Pero, son los actores propiamente políticos los principales responsables de hacer que la comunicación política comunique argumentativamente contenidos políticos. Son ellos los que han sido atrapados por las redes del mercadeo publicitario; son ellos los que han aceptado que la política se rige por las mismas reglas del mercado; son ellos los que han reducido la democracia a una mera competencia en la cual deben ofrecerse a los votantes (compradores) como el mejor producto.

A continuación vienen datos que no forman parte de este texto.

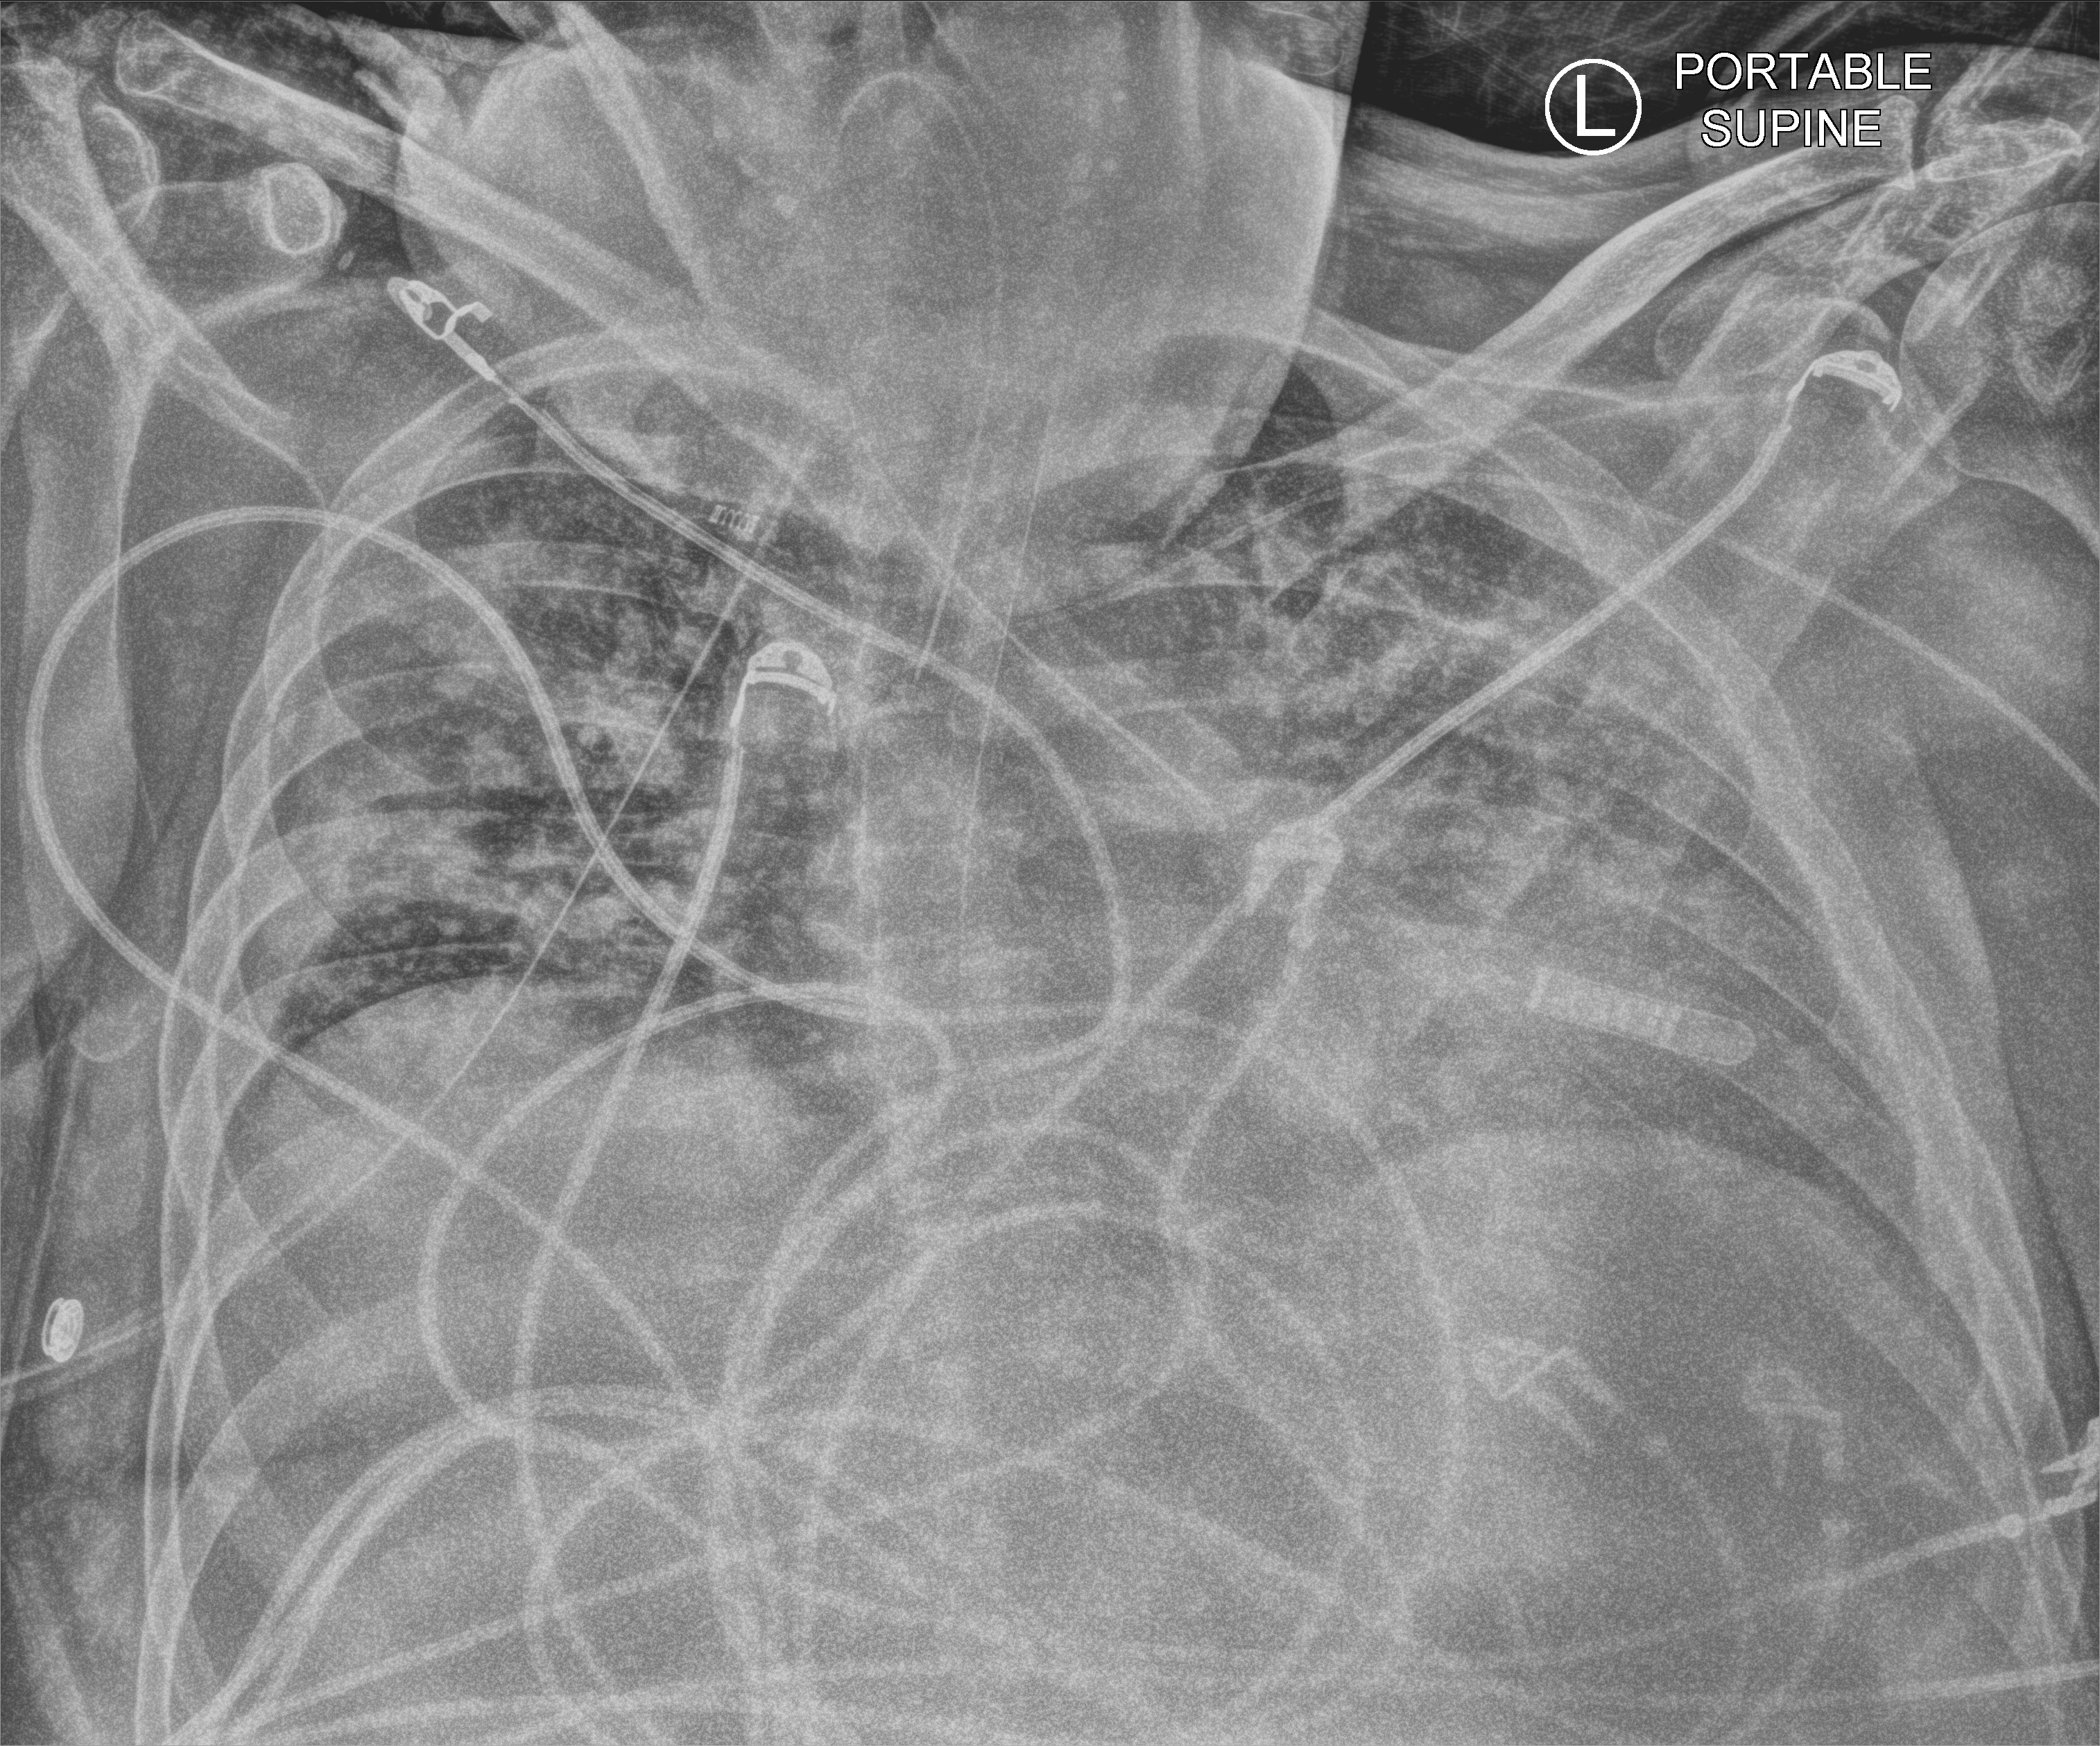
Bedside chest radiograph (computed radiography), anteroposterior (AP) projection. Male patient hospitalised with COVID-19, age 18–59 years.
Admission-level facts for this patient (not findings on this image; timing relative to this image not recorded): other chronic lung disease (admission record): yes; mechanically ventilated during this hospital stay: yes; admitted to intensive care during this hospital stay: yes.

Sin embargo, la verdadera existencia de una comunicación política no debe dejarse en manos exclusivas de los actores políticos. Y es que la sociedad no es solo la destinataria de la comunicación política, sino que es (debería ser) parte activa –dialogante, interpeladora— de la misma. Es decir, la sociedad debe también comunicar políticamente –qué tipo de país desea, cuál es el modelo económico al que aspira, cuáles son los costos que está dispuesta a asumir por las necesarias reformas económicas, sociales y políticas—, pero no podrá hacerlo mientras renuncie al compromiso con los asuntos públicos. No podrá hacerlo mientras renuncie a hacerse presente, de manera organizada, en los espacios –que no son solo mediáticos— en los que se juega el presente y el futuro de El Salvador.